The ESA-RAL Advanced Manufacturing Laboratory. Photo: ESA

Despite a brighter outlook for defense spending in the U.S. and in Europe, western companies in the Aerospace and Defense (A&D) industry need to be more aggressive in developing new technologies in the face of emerging competition from commercial entrants and from rival countries racing to make advances in Artificial Intelligence (AI) and advanced weapon systems, says a new report by the audit and consulting firm PwC. The report points to relatively low organic investments by A&D companies in Research and Development (R&D) compared to commercial technology companies that are beginning to enter the sector as well as executive inventive and compensation that are geared toward earnings rather than long-term value creation.

The Aerospace and Defense Trends 2018-2019: Keeping Pace with a Focus on Innovation report states that in 2017 the A&D sector spent 4.1 percent of sales on R&D, with only the global industrial (2.8 percent) and automotive (4 percent) sectors in the same range. Other sectors — such as software and the internet (14.1 percent), healthcare (11.4 percent), and computing and electronics (7.1 percent) — were far more aggressive in their R&D spending.

“For some time now, defense contracting has been among the most risk-averse sectors, often opting to return capital to shareholders via share buybacks and dividend payouts, leaving research and development wanting,” says the report, which was released on Wednesday. Later, the report says, “Slow-walking R&D efforts has never been a recipe for long-term success, and some of the significant threats confronting the A&D industry show why that’s even more true in 2018.”

The report says that commercial technology companies that are entering the A&D space are “dedicated” to developing new technologies, highlighting Elon Musk’s 16-year old SpaceX rocket company that has proven its ability to launch and recover used boosters. It also highlights China’s “big push” to develop AI for military applications.

The report’s authors acknowledge that some A&D companies are planning to boost their capital expenditures following tax cuts in the U.S. this year but says the number of these companies are limited and that it’s not clear how much of the additional spending will go to R&D.

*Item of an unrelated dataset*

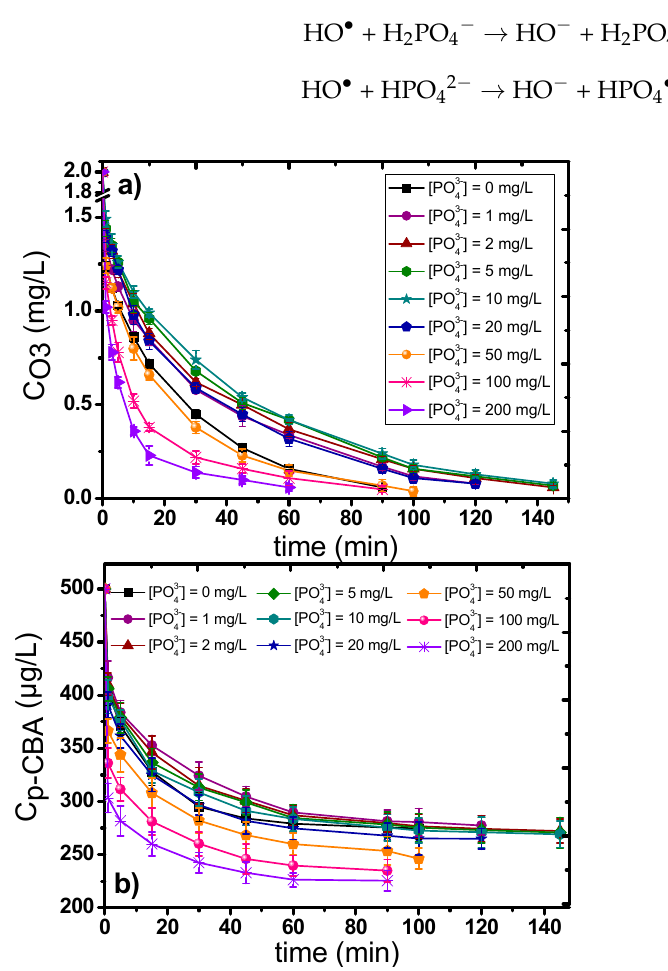
Figure 5. Influence of PO 43 − concentration on ( a ) ozone decomposition, and ( b ) p-CBA removal in the Co(II)/O 3 catalytic ozonation process. Experimental conditions: initial p-CBA concentration 500 μ g/L, ozone concentration 2 mg/L, catalyst concentration 1 mg/L, pH 7.8, temperature 23 ± 2 °C.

Recommendations for strategic investments by A&D companies include capital investments that have options based on returns and “drivers of intrinsic value,” a more dynamic investment strategy that goes beyond annual planning, incentives that enable a focus on “successful innovation and improved competitive advantage,” and partnering with startups that have developed technology that is ahead of their own.

The report notes that some companies, including Europe’s Airbus GroupBoeingLockheed Martin, and Raytheon, have all invested in high-technology firms working in areas such as cybersecurity, integrated circuits, and augmented reality.

“The A&D sector is clearly at a crossroads,” the report concludes. “And it is an especially challenging juncture because in recent years the industry has tended to pull in its horns rather than be bold and daring. Companies can choose either road, but only one — the one that requires companies to be less risk-averse — leads to a lucrative future.”